Diab’s speech was published by the Lebanese National News Agency, the state-run media.
His resignation came after a deadly blast at a warehouse last Tuesday – triggered by 2,750 tonnes of ammonium nitrate stored in the port of Beirut – that killed at least 160 people, injured thousands and left many homeless, destroying part of the city.
Public outrage rose after the blast, focusing on the carelessness that led to one of the worst eruptions in Lebanese history.
The huge pile of hazardous material, which officials say was known for years, had been allowed to languish in the port since 2013. Intense protests erupted, with many calling for senior officials to “resign or hang”.
“We are facing an earthquake that struck the country, with all its humanitarian, social, economic and national consequences,” Diab said.
With the resignation of the Prime Minister, it is now up to President Michel Aoun to determine the next steps.
After Diab submitted his government’s resignation letters to Aoun late Monday, Aoun urged Diab and his ministers to continue in office until a new government is installed, according to the presidency’s Twitter account.
President Diab leaves Baabda Palace: God save Lebanon .. “This is what I say.” Pic.twitter.com/RSrQBLmbyj
– Lebanese Presidency (@LBpresership) 10 August 2020
Diab, a 61-year-old professor and former education minister, has only been in the role since January. When he took over, Diab faced many of the same challenges that forced his predecessor, Saad Hariri, to give up. Even before the recent catastrophe, Lebanon was seeing widespread and persistent protests over allegations of political corruption and frustration with an deepening economic crisis.
Lebanon has a government structure for power sharing, with different groups each represented by one wing of the government. The political system forces the presidency to go to a Christian, the prime minister must be a Sunni Muslim and the speaker of parliament must be a Shiite Muslim.
This system has been blamed for the instability and political division of the country’s past. NPR reports that the divisive nature of the Lebanese system has made it difficult for citizens to effectively organize against the leadership – and secure significant political change.
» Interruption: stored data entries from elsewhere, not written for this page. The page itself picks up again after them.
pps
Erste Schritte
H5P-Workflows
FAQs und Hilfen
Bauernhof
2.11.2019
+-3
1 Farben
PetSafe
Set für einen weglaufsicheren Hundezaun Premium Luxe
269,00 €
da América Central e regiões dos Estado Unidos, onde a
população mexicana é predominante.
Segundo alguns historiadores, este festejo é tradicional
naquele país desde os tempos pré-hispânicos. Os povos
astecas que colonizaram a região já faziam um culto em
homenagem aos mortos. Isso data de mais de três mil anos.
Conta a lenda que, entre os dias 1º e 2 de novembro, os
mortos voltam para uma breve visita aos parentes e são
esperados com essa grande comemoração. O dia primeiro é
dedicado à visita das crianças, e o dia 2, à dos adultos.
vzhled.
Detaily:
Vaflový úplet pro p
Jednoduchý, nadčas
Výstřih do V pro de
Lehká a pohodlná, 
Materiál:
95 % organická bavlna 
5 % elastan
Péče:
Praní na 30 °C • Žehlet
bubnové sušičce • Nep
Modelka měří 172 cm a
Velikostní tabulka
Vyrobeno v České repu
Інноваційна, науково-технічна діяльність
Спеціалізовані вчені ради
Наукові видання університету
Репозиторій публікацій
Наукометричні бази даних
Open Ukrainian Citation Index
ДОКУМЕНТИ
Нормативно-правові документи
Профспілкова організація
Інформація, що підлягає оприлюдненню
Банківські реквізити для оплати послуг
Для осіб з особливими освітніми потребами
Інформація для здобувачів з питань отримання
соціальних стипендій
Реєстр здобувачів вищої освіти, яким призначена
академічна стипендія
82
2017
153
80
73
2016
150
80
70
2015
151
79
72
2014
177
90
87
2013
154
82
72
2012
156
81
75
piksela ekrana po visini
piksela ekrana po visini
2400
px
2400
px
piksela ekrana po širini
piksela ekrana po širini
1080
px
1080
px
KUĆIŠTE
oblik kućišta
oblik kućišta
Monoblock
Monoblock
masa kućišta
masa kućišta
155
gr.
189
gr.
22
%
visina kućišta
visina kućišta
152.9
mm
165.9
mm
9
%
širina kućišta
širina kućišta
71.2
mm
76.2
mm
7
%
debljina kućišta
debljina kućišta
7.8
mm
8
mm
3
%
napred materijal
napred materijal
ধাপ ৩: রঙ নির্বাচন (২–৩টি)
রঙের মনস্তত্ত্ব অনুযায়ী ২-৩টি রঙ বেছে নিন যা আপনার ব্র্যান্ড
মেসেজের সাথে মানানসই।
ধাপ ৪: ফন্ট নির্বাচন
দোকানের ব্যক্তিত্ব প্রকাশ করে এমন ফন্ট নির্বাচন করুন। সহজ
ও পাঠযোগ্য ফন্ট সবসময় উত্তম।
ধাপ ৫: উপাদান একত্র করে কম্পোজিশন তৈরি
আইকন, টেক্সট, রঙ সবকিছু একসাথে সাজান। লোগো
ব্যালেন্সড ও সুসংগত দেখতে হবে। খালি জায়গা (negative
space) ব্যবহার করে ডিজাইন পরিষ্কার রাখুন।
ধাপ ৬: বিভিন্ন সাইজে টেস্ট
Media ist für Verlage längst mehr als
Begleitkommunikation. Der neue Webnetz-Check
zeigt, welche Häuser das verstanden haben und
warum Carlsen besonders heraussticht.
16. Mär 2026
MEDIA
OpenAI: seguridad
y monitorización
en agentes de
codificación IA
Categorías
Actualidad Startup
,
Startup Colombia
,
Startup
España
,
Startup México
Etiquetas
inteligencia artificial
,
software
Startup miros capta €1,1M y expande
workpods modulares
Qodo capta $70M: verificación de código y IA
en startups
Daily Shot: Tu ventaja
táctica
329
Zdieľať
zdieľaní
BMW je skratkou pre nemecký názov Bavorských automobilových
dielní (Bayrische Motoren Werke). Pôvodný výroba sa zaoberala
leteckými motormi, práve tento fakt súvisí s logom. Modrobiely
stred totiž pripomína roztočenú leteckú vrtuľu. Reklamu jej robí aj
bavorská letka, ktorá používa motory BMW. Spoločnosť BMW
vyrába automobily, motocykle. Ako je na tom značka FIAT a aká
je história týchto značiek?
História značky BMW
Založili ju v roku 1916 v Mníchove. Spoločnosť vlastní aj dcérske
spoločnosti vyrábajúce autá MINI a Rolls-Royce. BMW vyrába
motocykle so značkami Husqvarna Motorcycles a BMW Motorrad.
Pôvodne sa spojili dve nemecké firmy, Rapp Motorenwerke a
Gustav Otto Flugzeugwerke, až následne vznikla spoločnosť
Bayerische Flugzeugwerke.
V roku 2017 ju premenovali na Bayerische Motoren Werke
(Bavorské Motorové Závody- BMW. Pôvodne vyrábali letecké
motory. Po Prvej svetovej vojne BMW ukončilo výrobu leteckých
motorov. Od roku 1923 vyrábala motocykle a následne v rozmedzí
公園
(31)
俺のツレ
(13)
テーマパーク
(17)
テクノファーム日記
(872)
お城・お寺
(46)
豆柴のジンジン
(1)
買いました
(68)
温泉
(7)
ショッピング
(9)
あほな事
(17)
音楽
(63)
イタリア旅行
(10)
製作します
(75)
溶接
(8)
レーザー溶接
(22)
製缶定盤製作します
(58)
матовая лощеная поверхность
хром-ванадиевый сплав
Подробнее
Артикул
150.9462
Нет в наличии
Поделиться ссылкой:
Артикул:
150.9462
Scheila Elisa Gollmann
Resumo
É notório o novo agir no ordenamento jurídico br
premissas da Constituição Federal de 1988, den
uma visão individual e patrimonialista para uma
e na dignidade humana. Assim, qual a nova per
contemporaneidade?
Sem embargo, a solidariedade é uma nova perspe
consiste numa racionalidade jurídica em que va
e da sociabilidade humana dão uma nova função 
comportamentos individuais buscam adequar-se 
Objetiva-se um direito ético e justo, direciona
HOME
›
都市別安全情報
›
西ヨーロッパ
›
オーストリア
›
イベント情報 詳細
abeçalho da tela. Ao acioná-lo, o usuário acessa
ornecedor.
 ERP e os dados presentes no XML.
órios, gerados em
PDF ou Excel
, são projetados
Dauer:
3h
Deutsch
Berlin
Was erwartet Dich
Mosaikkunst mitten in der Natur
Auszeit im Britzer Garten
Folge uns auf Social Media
Moving forward, one possibility would be for Lebanon to hold early elections. But Maha Yahya, director of the Carnegie Middle East Center, said that would not be enough.
“The call for early elections before the August 4 outbreak may have robbed people, but not after,” Yahya said. “We are going through this. The scale of the tragedy and the depth of the anger is too much.”
The best-case scenario to move forward, according to Yahya, is to appoint an independent prime minister who will undertake economic reforms and “unite an economic and financial rescue plan, but also prepare for next year’s elections.” .
Yahya said the Lebanese people should have a “guide” from the pain they are experiencing – from the explosion, but also from the country’s miserable economy.
“You have to explain to people why they are going through this. And those in charge will be held accountable,” Yahya said. “And you have to show them the way out. You have to show them that there is light at the end of the tunnel.”
“And given all the questions about the political legitimacy of the current political class, you give them a way to vote for them and vote for whoever they think now represents them.”